Independence day in Africa is meaningless

Every year on July 4, Rwanda marks Liberation Day. No, not the day the country gained its independence from colonialism. It is the date in 1994 when the Rwanda Patriotic Front led by Paul Kagame marched into Kigali and ended the genocide against the Tutsi.

About a year ago, I asked a friend who works for the Rwanda Broadcasting Authority: “When do you celebrate your Independence Day?”

The man, without hesitation or bitterness, said: “We don’t celebrate our Independence Day… it is meaningless”.

Profoundly stunned, I struggled to digest his sacrilegious answer.

Independence Day meaningless? In Kenya and the rest of Africa, the day when we gained our independence is a ‘holy day.’ During ceremonies to mark the occasion, priests, in full religious regalia, invoke imagery of Israelites escaping the slavery of Pharaoh. With the fervour of true believers, speakers describe the day as glorious, blessed, or sacred. The nationalist leaders who led our countries to independence are spoken of as founding fathers, in the same sense as God is also the Father. They are our saviours, in the same sense as Moses. They are our latter-day prophets, selflessly doing God’s work on earth.

This deification began immediately after Independence, instigated by the nationalist leaders themselves, a process Ali Mazrui described as “sacralisation of political authority.” And as Prof George Ayittey notes: “…the independence leaders heaped vainglorious epithets upon themselves: Osagyefo, the Guide, the Messiah, the Redeemer, the Teacher”.

A MILESTONE

Independence Day is also depicted as a milestone separating two periods: the colonial era of oppression and impoverishment and the independence era of freedom and prosperity.

In addition, through subtle and not-so-subtle indoctrination, Independence Day also became indivisibly connected with the way we thought of ourselves. As we sang our national anthems, whose lyrics recalled the heroic struggle, and as we saluted the national flags, whose colours symbolised the glory of independence, we were inculcating in ourselves a deep psychological association of our identity with our independence. So the questions, “What is Africa?,” “Who are we?” could only be understood in relation to colonialism, the struggle against colonialism and eventual independence. Our identity became inextricably linked to our independence.

After 50 years of this cultural, political and psychological indoctrination, we had come to see independence as the be-all and end-all of African ambition, and as an essential marker of our African-ness.

But now, my Rwandese friend’s answer was questioning the independence narrative and its associated psychology. “You see,” he explained, after seeing my profound bewilderment, “independence did not bring socio-political freedom or economic progress, only impoverishment and cyclical mass murders.”

THE DIRECTION

Granted, many intellectuals had criticised the direction independence had taken.

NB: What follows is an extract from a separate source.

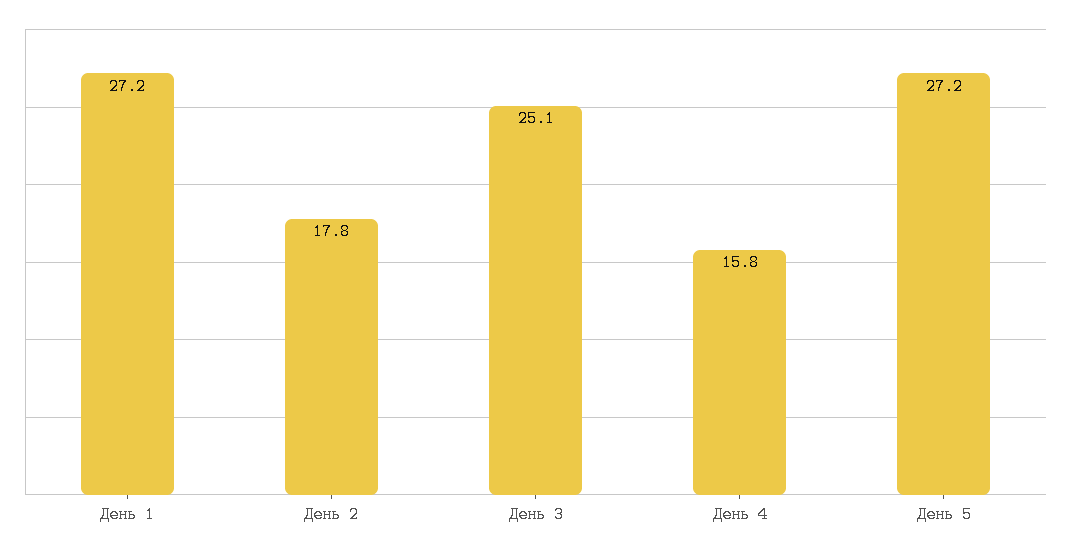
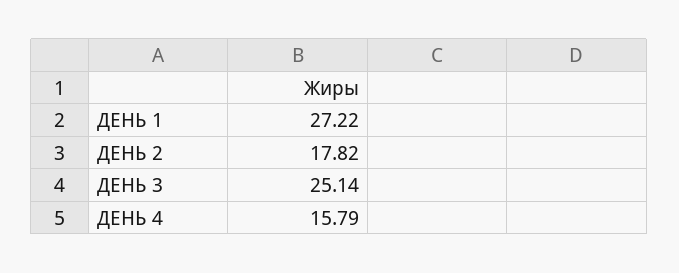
День 5: 27.2 -> none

Ayi Kwei Armah, for instance, in his novel The Beautyful Ones Are Not Yet Born, had exposed the rot of Kwame Nkrumah’s Ghana. And Ngugi Wa Thiongo’s A Grain of Wheat was really a poignant lament about the collapse of the vision of equality and prosperity that had inspired the independence struggle. But no one had ever questioned the validity of Independence Day, and exposed its cultural, political and psychological underpinnings and associations as false.

And yet, incredibly, this falsehood had been proclaiming itself in tragic fashion over the years.

Every Independence Day, we flocked to national stadiums, even as we suffocated under 50 per cent unemployment rates. We wore T-shirts of Nkrumah or Jomo Kenyatta and forgot their police states. We shouted, “Viva Independence!” to suppress the shame of thousands of Africans choosing to risk drowning in the high seas rather than die of poverty at home. We flocked faithfully to stadia, even as criminals like Idi Amin murdered thousands. We sang of our unity on Independence Day, then hunted each other down with machetes on Election Day.

At conferences, scholars discoursed endlessly on independence and colonialism, forgetting that India and China, too, had been colonised but were now moving millions from poverty, and the urgent discourse was on how to catch up with the West within the shortest time possible.

As I reflected on these matters, I thought how right my friend was. Independence Day, including its narrative and associated psychology, was meaningless. It was a tragic pantomime that served only one purpose; to make us forget our misery and those responsible for it; our leaders and ourselves. Any wonder that Africans, and especially their presidents, so love Independence Day celebrations and its underpinning narratives!

Tee Ngungi is author, ‘Seasons of Love and Despair’.